Adoption and integration of T2 into the nursing workflow over the study period were fairly smooth, and both the ICU and OR teams generally welcomed the use of the tool. However, we initially encountered some practical challenges. At first, we printed only one copy of the summary report, which was reviewed by the ICU resident prior to patient arrival in the ICU and then used by the anesthesia team during handoff. However, feedback from the anesthesia, nursing, and ICU teams highlighted the need for multiple copies of the summary report, so that each group has a reference document during the verbal handoff. While a majority of anesthesia providers reported using the T2, a lower proportion of ICU nurses responded positively. We subsequently programmed T2 to print copies of the summary report in multiple printers, so that each of the anesthesia provider, bedside nurse, and ICU resident has a copy of the summary report. A second challenge was encouraging the anesthesia provider to remember all the steps in initiating the T2 (display on screen, setting physical disposition (CTICU vs SICU), and pressing “PRINT” button). In several cases, failure of one or more of these individual steps led to the failure of the transfer report to print at the destination. As a remedial step, we integrated T2 to be automatically launched when the provider presses the button in AIMS to document transport to recovery, thus unifying the processes associated with setting the physical location, paging the ICU team, and printing the transfer report. Transport to recovery is a routine documentation step that anesthesia provider performs in AIMS just as the patient leaves the OR.

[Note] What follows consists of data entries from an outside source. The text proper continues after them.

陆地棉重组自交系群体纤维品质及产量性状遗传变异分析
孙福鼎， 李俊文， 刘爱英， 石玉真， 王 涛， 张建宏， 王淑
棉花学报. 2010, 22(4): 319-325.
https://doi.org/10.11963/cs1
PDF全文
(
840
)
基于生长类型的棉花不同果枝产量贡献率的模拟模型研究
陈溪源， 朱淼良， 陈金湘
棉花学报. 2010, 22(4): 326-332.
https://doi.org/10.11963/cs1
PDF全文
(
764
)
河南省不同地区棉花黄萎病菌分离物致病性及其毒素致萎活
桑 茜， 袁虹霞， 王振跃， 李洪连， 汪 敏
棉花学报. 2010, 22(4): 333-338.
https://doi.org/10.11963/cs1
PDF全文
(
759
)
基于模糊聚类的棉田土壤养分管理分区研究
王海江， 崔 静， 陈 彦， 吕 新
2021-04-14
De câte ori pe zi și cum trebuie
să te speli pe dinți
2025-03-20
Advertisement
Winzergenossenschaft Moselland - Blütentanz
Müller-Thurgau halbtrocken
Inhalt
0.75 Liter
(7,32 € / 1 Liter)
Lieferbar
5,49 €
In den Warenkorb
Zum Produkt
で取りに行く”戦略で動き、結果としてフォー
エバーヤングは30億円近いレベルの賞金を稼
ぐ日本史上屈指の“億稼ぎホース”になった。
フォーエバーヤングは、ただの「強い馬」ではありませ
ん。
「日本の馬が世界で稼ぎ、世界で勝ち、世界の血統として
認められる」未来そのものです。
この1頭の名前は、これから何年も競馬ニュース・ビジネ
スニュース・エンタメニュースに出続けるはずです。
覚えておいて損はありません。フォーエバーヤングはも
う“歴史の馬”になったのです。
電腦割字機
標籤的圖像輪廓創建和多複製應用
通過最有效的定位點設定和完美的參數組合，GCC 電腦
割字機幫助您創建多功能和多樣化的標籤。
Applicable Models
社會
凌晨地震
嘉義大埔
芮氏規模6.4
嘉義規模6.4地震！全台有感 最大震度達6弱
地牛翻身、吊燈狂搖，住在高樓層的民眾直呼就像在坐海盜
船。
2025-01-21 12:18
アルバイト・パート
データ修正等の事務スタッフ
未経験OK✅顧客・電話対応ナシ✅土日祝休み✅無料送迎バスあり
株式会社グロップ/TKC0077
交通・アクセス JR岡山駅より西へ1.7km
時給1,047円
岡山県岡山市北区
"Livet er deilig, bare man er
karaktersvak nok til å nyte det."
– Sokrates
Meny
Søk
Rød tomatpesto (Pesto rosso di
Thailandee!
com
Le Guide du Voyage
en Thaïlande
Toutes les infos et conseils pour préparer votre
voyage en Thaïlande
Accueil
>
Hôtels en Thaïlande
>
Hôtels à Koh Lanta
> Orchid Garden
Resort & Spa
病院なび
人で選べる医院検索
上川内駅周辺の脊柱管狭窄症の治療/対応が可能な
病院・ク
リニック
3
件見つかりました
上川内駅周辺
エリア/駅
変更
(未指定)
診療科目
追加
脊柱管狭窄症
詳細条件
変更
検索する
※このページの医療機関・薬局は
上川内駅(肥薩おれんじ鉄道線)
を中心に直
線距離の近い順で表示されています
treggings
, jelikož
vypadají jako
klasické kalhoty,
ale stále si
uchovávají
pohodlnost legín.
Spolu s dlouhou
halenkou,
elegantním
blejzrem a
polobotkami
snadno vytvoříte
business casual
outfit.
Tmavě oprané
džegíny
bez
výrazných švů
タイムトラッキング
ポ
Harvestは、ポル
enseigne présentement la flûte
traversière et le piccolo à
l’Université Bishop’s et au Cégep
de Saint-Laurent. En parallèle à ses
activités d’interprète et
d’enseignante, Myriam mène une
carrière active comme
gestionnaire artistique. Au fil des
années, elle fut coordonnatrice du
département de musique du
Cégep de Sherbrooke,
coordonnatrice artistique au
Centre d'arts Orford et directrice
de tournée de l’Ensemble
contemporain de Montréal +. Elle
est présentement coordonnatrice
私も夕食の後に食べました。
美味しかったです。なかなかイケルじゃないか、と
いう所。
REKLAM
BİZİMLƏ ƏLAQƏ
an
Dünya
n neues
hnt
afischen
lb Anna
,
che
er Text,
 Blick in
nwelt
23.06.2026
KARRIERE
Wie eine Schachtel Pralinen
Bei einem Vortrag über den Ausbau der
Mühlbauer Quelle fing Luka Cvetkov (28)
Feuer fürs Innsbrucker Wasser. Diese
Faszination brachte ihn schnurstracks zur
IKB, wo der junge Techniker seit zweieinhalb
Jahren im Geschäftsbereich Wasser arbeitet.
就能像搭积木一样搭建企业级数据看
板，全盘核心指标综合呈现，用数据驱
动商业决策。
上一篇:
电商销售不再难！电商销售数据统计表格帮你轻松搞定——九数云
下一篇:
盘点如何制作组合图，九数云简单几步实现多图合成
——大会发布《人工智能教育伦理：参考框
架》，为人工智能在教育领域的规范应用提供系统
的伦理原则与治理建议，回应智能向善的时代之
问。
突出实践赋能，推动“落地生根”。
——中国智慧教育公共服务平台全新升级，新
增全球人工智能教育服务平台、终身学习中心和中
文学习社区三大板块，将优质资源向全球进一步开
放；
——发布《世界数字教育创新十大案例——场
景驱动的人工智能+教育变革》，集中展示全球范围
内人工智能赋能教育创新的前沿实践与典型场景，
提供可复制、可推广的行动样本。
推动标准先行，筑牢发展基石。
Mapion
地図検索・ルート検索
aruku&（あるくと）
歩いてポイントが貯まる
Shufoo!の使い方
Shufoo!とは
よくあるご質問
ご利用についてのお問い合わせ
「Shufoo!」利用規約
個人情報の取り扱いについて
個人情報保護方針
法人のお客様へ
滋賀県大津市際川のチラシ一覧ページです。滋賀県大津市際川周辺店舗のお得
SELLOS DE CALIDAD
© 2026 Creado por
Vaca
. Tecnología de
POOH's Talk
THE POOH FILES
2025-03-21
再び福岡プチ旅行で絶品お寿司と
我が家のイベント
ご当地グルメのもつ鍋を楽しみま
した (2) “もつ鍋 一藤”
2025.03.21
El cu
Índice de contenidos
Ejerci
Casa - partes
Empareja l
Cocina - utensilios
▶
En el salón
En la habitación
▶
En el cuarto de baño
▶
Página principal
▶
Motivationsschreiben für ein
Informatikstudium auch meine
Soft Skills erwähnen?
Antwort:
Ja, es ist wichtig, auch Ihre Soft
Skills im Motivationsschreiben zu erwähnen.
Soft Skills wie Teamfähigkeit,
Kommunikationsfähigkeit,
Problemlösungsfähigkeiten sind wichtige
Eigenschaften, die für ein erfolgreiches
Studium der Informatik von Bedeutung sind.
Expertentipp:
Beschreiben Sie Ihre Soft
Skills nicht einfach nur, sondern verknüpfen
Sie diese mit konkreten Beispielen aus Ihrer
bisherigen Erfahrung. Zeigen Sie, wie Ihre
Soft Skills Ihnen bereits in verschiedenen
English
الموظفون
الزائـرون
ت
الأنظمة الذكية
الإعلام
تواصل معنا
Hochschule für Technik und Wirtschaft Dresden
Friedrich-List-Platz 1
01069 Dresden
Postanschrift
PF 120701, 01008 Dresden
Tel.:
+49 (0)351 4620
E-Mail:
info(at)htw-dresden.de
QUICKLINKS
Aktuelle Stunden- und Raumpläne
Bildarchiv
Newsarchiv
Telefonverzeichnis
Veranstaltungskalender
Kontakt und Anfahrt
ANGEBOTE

Currently, the summary report of T2 comprises only information from the intraoperative phase. Future enhancements would include reporting preoperative information such as patient medical and medication history, allergies, and preoperative lab results. Another useful enhancement would be to present the summary report in a format similar to the handoff checklist which will allow the handoff teams to navigate the checklist while reviewing the corresponding data. A third enhancement would be to eliminate the printout of the summary report and instead have the data displayed on mobile platforms (mobile computers, electronic tables, and encrypted smartphones) during the handoff process.

Although our outcome measures were focused on handover accuracy and quality metrics, a larger-scale study is necessary to evaluate the effect of T2 on adverse communication-related events and hospital quality-of-care metrics. This objective may be approached by extending the use of the T2 to the recovery room setting, which is frequented by a larger number of post-operative patients. Bittner et al. ¹⁵ demonstrated an association between improved handover scores and a decreased length of stay in the recovery room. In spite of possible improvements that can be made to T2, it still provides a helpful reference for anesthetic management information for the delivering and receiving healthcare teams during the transfer-of-care.

Conclusion

In summary, we developed a transfer tool that summarizes and presents pertinent information on anesthetic management to be used concurrently with a checklist during ICU handoff after surgery. This tool obviated the need for information to be recalled from memory, thus minimizing the risk of omission of critical data and incorrect exchange of information during handoff. A workflow that utilizes multiple copies of the transfer summary printout encouraged concurrent communication and verification of information and a team participation of surgical, anesthesia, and nursing personnel during the handoff process.